If you succeed - learn from it.

If you fail - learn from it.

Try to succeed. (insert gratuitous Yoda quotation)

------
SlyShy
This might be true for learning mechanical and motion related tasks, which
seems to be all they've tested here. For cognitive learning I doubt this is
true, however. If I tried to teach someone arithmetic by giving them problems
where the answer was always four he wouldn't learn at all. Learning a general
theory requires finding out what does work and what doesn't work.

Also, I'm concerned with the correlation and causation here. Someone who
naturally bowls well is likely to have strikes and also more likely to finish
the game well. I think the real result here is that people who suck at bowling
are less consistent, more of the time.

------
hegemonicon
Needs more explanation on the actual mechanism at work. There is a
preponderance of evidence of the instructiveness of failure, and we have a
fairly good understanding of the underlying mechanism behind that (the
dopamine prediction error signal).

See here:
[http://scienceblogs.com/cortex/2009/10/learning_from_mistake...](http://scienceblogs.com/cortex/2009/10/learning_from_mistakes.php)

And here:
[http://scienceblogs.com/cortex/2009/07/over_at_the_times_ben...](http://scienceblogs.com/cortex/2009/07/over_at_the_times_benedict.php)

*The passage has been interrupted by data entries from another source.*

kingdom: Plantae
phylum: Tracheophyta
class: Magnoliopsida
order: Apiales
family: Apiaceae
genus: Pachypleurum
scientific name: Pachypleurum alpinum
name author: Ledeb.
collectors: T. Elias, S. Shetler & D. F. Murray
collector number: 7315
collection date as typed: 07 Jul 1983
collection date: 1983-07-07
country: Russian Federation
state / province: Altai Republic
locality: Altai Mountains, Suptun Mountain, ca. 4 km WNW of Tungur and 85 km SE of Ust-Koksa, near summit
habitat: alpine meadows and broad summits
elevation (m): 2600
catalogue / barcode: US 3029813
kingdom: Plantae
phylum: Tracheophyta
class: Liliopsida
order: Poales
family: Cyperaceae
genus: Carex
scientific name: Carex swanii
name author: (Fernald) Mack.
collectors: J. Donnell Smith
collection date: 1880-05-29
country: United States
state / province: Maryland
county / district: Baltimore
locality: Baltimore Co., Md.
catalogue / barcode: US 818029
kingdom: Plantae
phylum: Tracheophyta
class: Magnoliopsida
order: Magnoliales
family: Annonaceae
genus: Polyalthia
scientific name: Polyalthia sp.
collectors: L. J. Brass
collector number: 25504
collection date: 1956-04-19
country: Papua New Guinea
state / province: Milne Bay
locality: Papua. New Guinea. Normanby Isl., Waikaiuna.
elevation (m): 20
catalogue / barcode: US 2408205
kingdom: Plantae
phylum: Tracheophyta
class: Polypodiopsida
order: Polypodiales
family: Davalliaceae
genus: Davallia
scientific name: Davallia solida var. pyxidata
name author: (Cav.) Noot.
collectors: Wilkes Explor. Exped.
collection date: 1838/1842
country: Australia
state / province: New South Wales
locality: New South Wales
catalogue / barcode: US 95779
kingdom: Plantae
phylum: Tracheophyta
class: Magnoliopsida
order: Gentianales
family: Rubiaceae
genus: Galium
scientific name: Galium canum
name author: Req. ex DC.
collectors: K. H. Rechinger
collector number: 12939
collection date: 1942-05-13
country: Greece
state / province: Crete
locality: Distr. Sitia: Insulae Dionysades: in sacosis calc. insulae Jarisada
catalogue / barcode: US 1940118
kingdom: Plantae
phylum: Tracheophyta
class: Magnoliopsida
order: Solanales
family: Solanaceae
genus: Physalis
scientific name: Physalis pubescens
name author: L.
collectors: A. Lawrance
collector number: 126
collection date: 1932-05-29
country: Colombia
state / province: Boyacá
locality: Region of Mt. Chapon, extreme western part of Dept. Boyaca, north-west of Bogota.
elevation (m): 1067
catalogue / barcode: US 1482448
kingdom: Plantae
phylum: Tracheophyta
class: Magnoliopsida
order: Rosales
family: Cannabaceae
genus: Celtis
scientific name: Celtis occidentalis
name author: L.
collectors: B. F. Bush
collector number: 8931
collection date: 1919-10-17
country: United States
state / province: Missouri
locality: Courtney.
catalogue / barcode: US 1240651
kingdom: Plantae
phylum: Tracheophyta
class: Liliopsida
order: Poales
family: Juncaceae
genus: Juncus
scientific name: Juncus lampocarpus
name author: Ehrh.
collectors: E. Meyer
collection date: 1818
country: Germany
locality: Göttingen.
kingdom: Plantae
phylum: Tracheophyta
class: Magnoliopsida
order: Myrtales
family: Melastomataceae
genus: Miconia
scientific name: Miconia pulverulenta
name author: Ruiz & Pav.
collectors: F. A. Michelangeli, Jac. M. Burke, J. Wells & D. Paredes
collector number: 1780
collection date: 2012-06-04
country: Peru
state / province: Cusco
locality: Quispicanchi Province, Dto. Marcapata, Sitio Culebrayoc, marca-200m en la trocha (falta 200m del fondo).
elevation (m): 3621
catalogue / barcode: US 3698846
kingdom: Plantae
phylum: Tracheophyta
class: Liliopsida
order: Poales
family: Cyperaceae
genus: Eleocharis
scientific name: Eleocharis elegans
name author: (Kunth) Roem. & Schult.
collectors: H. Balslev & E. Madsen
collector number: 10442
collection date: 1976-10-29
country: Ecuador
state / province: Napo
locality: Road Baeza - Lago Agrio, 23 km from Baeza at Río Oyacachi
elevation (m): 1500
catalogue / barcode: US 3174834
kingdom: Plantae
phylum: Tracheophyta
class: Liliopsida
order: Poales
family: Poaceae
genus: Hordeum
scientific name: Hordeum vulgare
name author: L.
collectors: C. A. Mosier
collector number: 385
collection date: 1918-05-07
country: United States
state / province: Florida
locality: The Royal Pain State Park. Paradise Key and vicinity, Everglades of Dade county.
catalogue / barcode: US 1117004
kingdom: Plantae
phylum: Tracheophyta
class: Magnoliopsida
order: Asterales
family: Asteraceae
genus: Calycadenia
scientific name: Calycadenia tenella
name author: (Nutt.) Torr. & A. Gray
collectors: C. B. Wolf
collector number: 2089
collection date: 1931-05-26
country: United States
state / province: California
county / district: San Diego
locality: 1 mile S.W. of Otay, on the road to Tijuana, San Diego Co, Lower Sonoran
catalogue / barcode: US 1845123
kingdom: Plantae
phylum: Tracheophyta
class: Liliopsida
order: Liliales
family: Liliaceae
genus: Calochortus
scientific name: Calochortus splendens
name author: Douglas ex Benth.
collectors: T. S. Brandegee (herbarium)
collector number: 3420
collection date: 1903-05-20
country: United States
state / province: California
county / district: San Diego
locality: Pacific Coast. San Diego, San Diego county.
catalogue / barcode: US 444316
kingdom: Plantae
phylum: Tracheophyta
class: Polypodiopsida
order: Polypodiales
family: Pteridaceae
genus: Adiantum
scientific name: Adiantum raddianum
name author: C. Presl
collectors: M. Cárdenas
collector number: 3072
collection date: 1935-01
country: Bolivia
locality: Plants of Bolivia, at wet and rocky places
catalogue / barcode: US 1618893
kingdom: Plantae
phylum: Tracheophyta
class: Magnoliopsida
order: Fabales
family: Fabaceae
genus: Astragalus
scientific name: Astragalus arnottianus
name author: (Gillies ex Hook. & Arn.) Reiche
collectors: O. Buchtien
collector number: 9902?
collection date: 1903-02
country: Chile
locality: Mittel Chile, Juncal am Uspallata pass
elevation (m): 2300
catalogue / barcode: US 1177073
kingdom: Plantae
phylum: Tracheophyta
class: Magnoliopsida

Anyone have a link to the original (ungated) paper?

------
justin_hancock
This is misleading, you essentially you learn from positive experience not
necessarily success. You learned from the teachers who encouraged than those
that didn't.

------
joeythibault
Sounds eerily familiar to the SvN mantra (37signals). I think the point is
that momentum can be exhilarating while even the smallest missteps can really
set a company back. Which is why, as a startup you need to positively
reinforce your staff, remind people of/tout the little successes and mitigate
the failures. Momentum is important for morale (and future successes).